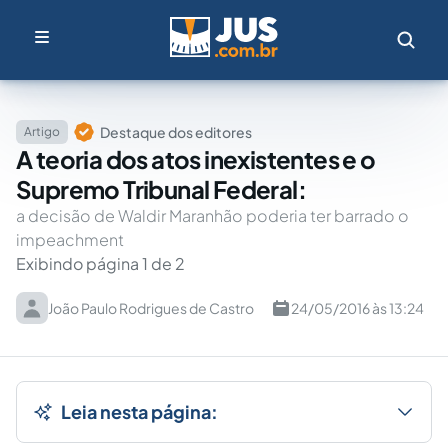
Destaque dos editores
Artigo
A teoria dos atos inexistentes e o
Supremo Tribunal Federal:
a decisão de Waldir Maranhão poderia ter barrado o
impeachment
Exibindo página 1 de 2
João Paulo Rodrigues de Castro
24/05/2016 às 13:24
Leia nesta página:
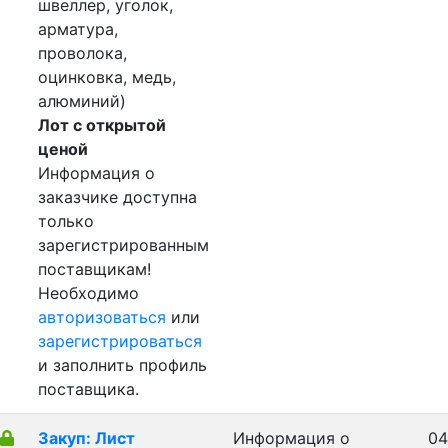
швеллер, уголок,
арматура,
проволока,
оцинковка, медь,
алюминий)
Лот с открытой
ценой
Информация о
заказчике доступна
только
зарегистрированным
поставщикам!
Необходимо
авторизоваться
или
зарегистрироваться
и заполнить профиль
поставщика.
Закуп: Лист
Информация о
04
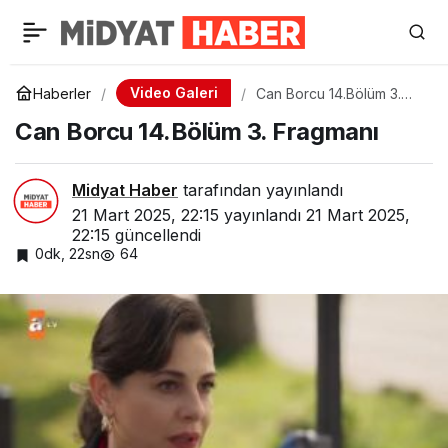
Video Galeri
Haberler
Can Borcu 14.Bölüm 3.
Fragmanı
Can Borcu 14.Bölüm 3. Fragmanı
Midyat Haber
tarafından yayınlandı
21 Mart 2025, 22:15
yayınlandı
21 Mart 2025,
22:15
güncellendi
0dk, 22sn
64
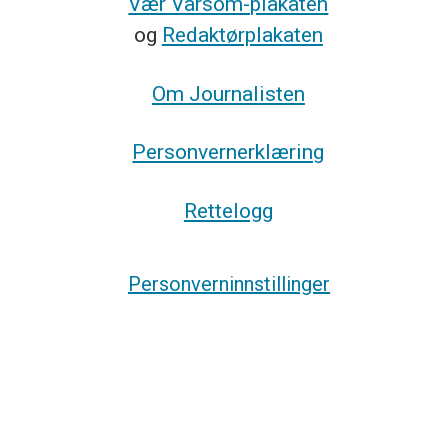
Vær Varsom-plakaten
og
Redaktørplakaten
Om Journalisten
Personvernerklæring
Rettelogg
Personverninnstillinger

□ □ □ □ □ □ □

■ EXERCISE DESCRIPTION:
Starting with the line that contains "a decisão de" and finishing with the line that contains "Personvernerklæring", reproduce every line of the material above exactly, but not the pictures.

■ OUTPUT OF THE TASK:
a decisão de Waldir Maranhão poderia ter barrado o
impeachment
Exibindo página 1 de 2
João Paulo Rodrigues de Castro
24/05/2016 às 13:24
Leia nesta página:
швеллер, уголок,
арматура,
проволока,
оцинковка, медь,
алюминий)
Лот с открытой
ценой
Информация о
заказчике доступна
только
зарегистрированным
поставщикам!
Необходимо
авторизоваться
или
зарегистрироваться
и заполнить профиль
поставщика.
Закуп: Лист
Информация о
04
Video Galeri
Haberler
Can Borcu 14.Bölüm 3.
Fragmanı
Can Borcu 14.Bölüm 3. Fragmanı
Midyat Haber
tarafından yayınlandı
21 Mart 2025, 22:15
yayınlandı
21 Mart 2025,
22:15
güncellendi
0dk, 22sn
64
Vær Varsom-plakaten
og
Redaktørplakaten
Om Journalisten
Personvernerklæring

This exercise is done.